Os biógrafos de Gaspar da Silveira Martins convergem sempre para alguns traços de seu caráter. Sua determinação é uma unanimidade. Sua voz tonitruante, outra.
Nascido próximo ao início da Revolução Farroupilha, ao fim desta, com dez anos de idade, resolveu mudar para Pelotas, para trabalhar na ferragem do seu cunhado, Antônio Ferreira Ramos, casado com sua irmã Carolina. E revelou-se um ativo e desembaraçado caixeiro (hoje balconista).
Atuar no comércio – naquela primeira metade do século XIX – era uma das poucas chances de aprendizado de matemática, economia e contabilidade. Ter acesso a livros e jornais, num Brasil pouco letrado, fazia das casas comerciais que os tinham, além de um bom emprego, um ótimo lugar para exercitar a leitura e interagir com as pessoas melhor aquinhoadas da sociedade de então.
Mas Gaspar, mesmo precoce na sua vontade de trabalhar, tinha um temperamento leonino, aliás coerente com seu horóscopo, nativo que era do quinto signo do zodíaco. Durou pouco tempo no emprego.
Naquele tempo das diversas charqueadas instaladas em Pelotas, os arredores da cidade constituíam o maior centro de abate de gado do Brasil, para onde fluíam todas as tropas vacuns existentes no atual território gaúcho, tocadas pelos seus proprietários ou seus tropeiros, que vendiam suas rezes e recebiam seus pagamentos na cidade.
Endinheirados, compram roupas, artigos de bazar, arreios de luxo, facas e armas de fogo. Era o local do RS com o melhor sortimento desses artigos.

━━━━

Tarefas escritas »
**a.** No texto sobre Gaspar da Silveira Martins, com que idade ele decidiu se mudar para Pelotas?
**b.** Como fica em inglês a frase "Durou pouco tempo no emprego.", tirada do texto sobre Gaspar da Silveira Martins?
**c.** Reproduza palavra por palavra o trecho do texto sobre Gaspar da Silveira Martins de "Atuar no comércio" a "sociedade de então.".

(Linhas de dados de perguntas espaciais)
━━━━

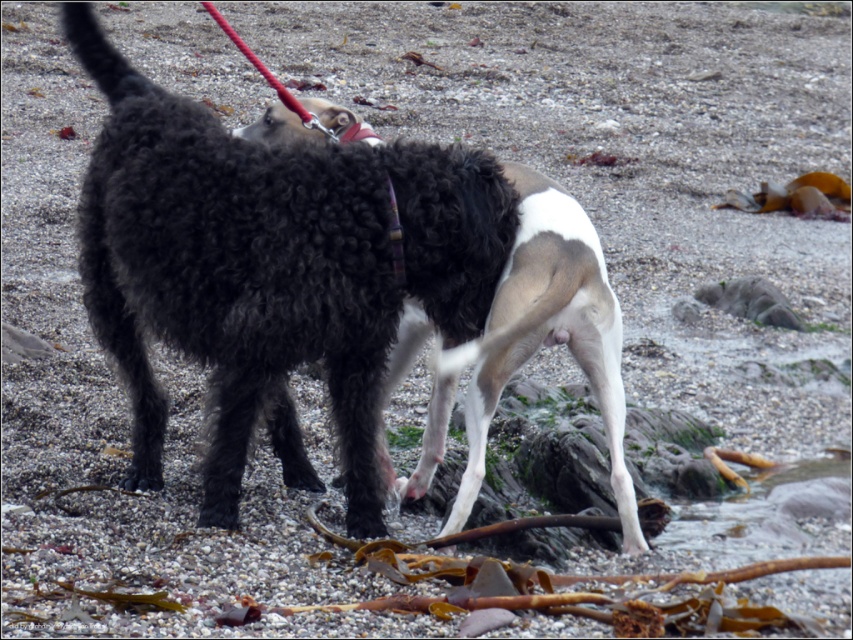
Measure the distance from curly black fur at center to plaid fabric neckband at center.

A distance of 33.61 inches exists between curly black fur at center and plaid fabric neckband at center.

Is point (618, 321) less distant than point (347, 132)?

Yes, it is in front of point (347, 132).

Does point (564, 289) come in front of point (341, 134)?

Yes.

Image resolution: width=853 pixels, height=640 pixels. Find the location of `curly black fur at center`. curly black fur at center is located at coordinates pos(532,344).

━━━━

Soluções das tarefas »
**a.** Com dez anos de idade.

**b.** He did not last long in the job.

**c.**
Atuar no comércio – naquela primeira metade do século XIX – era uma das poucas chances de aprendizado de matemática, economia e contabilidade. Ter acesso a livros e jornais, num Brasil pouco letrado, fazia das casas comerciais que os tinham, além de um bom emprego, um ótimo lugar para exercitar a leitura e interagir com as pessoas melhor aquinhoadas da sociedade de então.